By Kosuke Goto
Oct. 7 (Bloomberg) -- The U.S. dollar was poised for a first weekly loss in five against the euro on speculation a report today will show the economy in September lost jobs for the first month in more than two years after Hurricane Katrina struck.
The U.S. currency is set to end a four-week rally against the euro and a three-week jump versus the yen on concern destruction wrought by Katrina on the Gulf Coast will hurt growth. The euro yesterday rose the most since January 2004 versus the dollar after the European Central Bank suggested it may raise interest rates.

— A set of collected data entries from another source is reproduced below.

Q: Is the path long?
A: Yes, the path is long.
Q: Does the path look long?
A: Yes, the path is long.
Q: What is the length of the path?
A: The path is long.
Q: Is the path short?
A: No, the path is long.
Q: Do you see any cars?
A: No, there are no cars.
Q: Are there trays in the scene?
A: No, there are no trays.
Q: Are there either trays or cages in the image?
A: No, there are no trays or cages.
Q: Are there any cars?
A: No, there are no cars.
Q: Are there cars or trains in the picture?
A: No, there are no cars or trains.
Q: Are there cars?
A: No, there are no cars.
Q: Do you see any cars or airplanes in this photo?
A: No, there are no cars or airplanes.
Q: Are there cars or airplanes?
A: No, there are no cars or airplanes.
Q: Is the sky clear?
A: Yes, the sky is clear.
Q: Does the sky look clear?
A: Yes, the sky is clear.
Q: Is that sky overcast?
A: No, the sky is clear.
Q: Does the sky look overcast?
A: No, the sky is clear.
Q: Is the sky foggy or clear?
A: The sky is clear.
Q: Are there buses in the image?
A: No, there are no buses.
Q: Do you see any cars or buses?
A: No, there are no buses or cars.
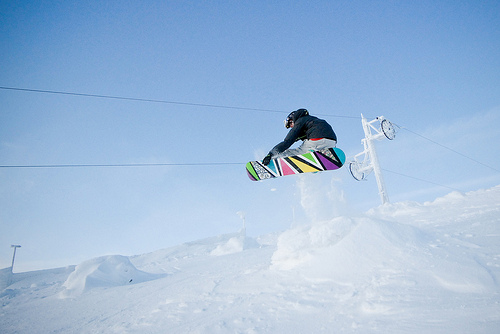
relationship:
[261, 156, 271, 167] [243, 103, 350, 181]
glove being worn by man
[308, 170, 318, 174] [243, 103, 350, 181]
glove being worn by man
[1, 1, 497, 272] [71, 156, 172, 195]
sky not void of cloud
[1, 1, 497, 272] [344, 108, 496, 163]
sky not void of cloud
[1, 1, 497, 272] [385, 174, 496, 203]
sky not void of cloud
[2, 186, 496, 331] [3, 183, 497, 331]
snow on ground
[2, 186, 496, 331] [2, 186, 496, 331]
snow on hill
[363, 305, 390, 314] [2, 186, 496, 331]
track on snow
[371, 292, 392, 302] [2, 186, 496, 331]
track on snow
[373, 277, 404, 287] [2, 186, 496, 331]
track on snow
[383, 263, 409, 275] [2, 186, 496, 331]
track on snow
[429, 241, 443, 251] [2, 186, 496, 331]
track on snow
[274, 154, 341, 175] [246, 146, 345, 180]
rainbow on snowboard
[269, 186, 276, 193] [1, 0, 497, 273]
snow in air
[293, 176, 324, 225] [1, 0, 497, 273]
snow in air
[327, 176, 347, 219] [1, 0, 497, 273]
snow in air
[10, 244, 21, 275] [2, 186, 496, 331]
pole in snow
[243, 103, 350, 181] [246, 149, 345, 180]
man on board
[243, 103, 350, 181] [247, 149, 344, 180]
man on snowboard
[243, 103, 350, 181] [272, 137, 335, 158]
man wearing pants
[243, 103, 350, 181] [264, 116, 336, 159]
man wearing coat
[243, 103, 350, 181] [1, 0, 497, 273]
man in air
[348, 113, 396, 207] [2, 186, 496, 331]
apparatus in snow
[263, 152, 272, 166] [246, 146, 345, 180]
hand on snowboard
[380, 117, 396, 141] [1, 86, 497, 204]
wheel of ski lift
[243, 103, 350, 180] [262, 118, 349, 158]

``There is heightened concern that U.S. growth is slowing,'' said Tohru Sasaki, chief foreign-exchange strategist at JPMorgan Chase Bank in Tokyo. ``Employment figures that are worse than expected will further fuel selling of the dollar.''
The dollar traded at $1.2169 against the euro at 8.28 a.m. in Tokyo, from $1.2164 late yesterday in New York, according to electronic foreign-exchange dealing system EBS. The U.S. currency was also at 113.51 yen from 113.30. The dollar may fall to $1.23 versus the euro and 112.50 yen today, Sasaki said.
U.S. employers cut 150,000 workers from payrolls in September, the first drop since May 2003, after adding 169,000 employees in August, according to the median forecast in a Bloomberg survey of 73 economists. The unemployment rate is forecast to rise to 5.0 percent from 4.9 percent.
Katrina wiped out businesses and pushed energy prices to records, displacing thousands of workers.
``Hurricane Katrina will definitely affect the numbers'' on jobs, said Besa Deda, a currency strategist at Commonwealth Bank of Australia in Sydney.
The euro rose yesterday against the dollar and the yen after ECB President Jean-Claude Trichet said the bank is prepared to raise interest rates for the first time since 2000.
Trichet told a press conference in Athens that the bank is ready to increase rates at ``any time.''
He was more specific about higher rates than colleagues such as German central bank head Axel Weber, who in the past two weeks said oil prices may spur faster inflation.